Wednesday 26 February 2014

Seven Days in South Africa

Deon Meyer 7 Days Drew ratter writes: THERE'S been a fair gap since my last Thrillfilter review. I have not stopped reading the stuff, of course. For instance, I consumed the whole of Michael Dibdin's Aurelio Zen series (they are cheap on Kindle). Once I started, I could not stop. I find that character driven material of that kind appeals particularly to me. I can live with limited plotting if the writing is good, the imagined world is vivid, and the chief character has character. The next writer I picked up was a sort of accident. Looking at recently returned books at the library, I picked up 7 Days, by Deon Meyer. Meyer lives in Durban, in South Africa, and writes in Afrikaans. He's the first South African police procedural writer I have sampled, and so far 7 Days is the only book by him I have come across. He's good though. His hero is Benny Griessel, recovering alcoholic, completely lacking in self confidence, and with a tendency to swearing at inappropriate moments, and then being wiped out by embarrassment. His love interest, Alexa Barnard, is likewise recovering, and driven by a complete loss of belief in her music career. The book is by no means a one man band. Apart from Benny, one vivid and believable character after another crosses the scene, all interacting, fluent, and well defined. The narrative is well judged and propulsive. The background, that is South Africa recreating itself after the end of Apartheid is well realised. It's good to come across something worth recommending!

Norwegian by Night

Derek B Miller Norwegian by Night Drew Ratter writes: Derek B. Miller is the director of The Policy Lab and a senior fellow with the United Nations Institute for Disarmament Research. He has a PHD in international relations from the University of Geneva, among numerous other academic distinctions. He is also the author of rather a marvellous novel, a thriller certainly, but a very unusual one. His hero, and a hero he is, is an old Jew. Eighty-two years old, and recently widowed, Sheldon Horowitz has grudgingly moved to Oslo, with his grand-daughter and her Norwegian husband. They are lovely, but Sheldon is unsure, and grouchy. In New York, he was a watch repairer, with friends, and a relationship with his dead son. He was a marine in Korea. He may be slipping into senility (especially given his conversations with his son and his old friend 4000 miles away in New York. Both dead). He may have been a sniper, or he may have been a cook's helper.

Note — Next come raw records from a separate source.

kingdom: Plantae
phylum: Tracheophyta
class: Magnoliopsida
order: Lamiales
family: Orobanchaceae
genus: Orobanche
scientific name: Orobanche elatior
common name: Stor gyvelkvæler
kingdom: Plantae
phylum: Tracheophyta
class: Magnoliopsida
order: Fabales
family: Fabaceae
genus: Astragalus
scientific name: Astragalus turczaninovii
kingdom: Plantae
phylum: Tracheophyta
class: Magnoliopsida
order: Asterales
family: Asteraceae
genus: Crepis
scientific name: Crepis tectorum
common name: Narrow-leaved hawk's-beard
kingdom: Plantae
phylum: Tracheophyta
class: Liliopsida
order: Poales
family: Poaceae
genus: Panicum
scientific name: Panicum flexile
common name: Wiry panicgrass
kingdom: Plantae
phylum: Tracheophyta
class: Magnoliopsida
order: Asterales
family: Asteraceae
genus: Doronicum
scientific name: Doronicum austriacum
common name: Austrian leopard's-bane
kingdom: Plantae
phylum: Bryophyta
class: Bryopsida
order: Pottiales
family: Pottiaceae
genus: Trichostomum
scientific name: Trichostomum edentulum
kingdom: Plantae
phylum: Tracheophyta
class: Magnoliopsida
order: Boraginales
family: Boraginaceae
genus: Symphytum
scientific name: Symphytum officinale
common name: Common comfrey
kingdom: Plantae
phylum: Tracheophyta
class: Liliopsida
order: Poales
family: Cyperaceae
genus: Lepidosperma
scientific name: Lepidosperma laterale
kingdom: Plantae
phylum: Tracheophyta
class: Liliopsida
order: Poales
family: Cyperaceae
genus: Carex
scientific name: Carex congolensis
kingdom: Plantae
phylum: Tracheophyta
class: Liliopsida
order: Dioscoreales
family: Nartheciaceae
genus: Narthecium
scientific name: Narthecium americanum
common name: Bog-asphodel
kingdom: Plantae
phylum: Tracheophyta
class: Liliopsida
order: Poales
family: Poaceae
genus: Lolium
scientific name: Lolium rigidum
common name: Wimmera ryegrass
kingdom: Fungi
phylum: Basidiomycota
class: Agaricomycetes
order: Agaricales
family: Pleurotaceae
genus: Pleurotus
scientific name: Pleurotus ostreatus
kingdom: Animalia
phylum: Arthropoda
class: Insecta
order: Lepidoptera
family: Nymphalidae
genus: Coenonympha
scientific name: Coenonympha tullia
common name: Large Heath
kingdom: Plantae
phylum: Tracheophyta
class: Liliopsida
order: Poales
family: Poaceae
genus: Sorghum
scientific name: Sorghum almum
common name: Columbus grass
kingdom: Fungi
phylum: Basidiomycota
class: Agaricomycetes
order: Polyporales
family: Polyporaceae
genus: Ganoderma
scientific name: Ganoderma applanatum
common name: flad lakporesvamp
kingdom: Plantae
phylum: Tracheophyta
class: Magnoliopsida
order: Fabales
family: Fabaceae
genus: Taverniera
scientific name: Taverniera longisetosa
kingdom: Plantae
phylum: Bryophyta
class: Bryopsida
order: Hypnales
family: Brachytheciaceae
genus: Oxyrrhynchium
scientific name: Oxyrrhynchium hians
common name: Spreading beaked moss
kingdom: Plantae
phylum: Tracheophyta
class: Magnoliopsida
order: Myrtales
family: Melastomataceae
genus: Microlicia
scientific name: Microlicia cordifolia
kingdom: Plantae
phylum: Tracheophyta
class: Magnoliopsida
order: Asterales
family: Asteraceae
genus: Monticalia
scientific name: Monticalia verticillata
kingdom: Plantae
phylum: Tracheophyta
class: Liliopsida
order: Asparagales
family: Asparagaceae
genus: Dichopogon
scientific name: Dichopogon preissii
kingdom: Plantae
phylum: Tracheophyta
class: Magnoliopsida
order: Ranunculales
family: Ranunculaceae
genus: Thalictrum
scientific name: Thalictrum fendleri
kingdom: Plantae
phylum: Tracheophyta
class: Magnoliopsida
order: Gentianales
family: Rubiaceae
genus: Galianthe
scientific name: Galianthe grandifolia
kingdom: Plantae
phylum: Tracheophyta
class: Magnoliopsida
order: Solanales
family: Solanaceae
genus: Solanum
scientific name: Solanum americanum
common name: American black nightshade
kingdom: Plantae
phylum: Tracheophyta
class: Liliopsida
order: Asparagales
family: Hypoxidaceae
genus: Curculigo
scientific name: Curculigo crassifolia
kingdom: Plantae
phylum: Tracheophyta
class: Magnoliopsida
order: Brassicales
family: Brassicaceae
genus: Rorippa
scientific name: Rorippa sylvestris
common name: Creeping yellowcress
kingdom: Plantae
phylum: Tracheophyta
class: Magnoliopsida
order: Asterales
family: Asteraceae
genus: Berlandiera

When he takes on, without the slightest hesitation, the child of a murdered woman, to save him from his monstrous Albanian father; the murderer of his mother, we begin to accept that his marine training and career were serious, and he is, without qualification, wonderful. Norwegian by Night is full of wonder, rather a marvellous piece of work. I certainly hope this fine and deeply humane writer produces more work.

The Hitman's Guide to housecleaning

Hallgrimur Helgason The Hitman's Guide to Housecleaning Drew Ratter writes I wonder if the cult of the Scandi thriller is receding, as everything does, sooner or later. I might be mistaken, but there seems little new blood lately, and being honest, some of those who rode the wave were middling, at best. Shan't name them here, but if you want bad writing....well, as I said,not now. Helgason, though, is great fun, and this is only book written in English. His principal is most definitely an anti hero, Tomislav Bokæsiâc, with accents, who moved to New York, became Tom Boksic, without, and then Toxic Thus into the only occupation which can use his skills effectively. A massively effective contract killer working for a horrible Eastern European mafia. It goes wrong, though, and he has to run. Dodging the law on his way through an airport heading for Zagreb, he ends up murdering a fundamentalist preacher, stealing his identity, documents, and air tickets to Reykavik; a destination he has never even heard of. The remainder of the book is about the life he makes among the evangelist community on that island, as the Reverend Friendly. It is very entertaining indeed. Among other things, his phonetic rendering of Icelandic names is excellent. Goodmoondoor, Sickreader, the evangelists. Gunholder, their daughter, who fairly quickly becomes his lover. And so on, though not to the point of tiresomeness. It's written in the first person, something of which I think there is rather too much these days. But still.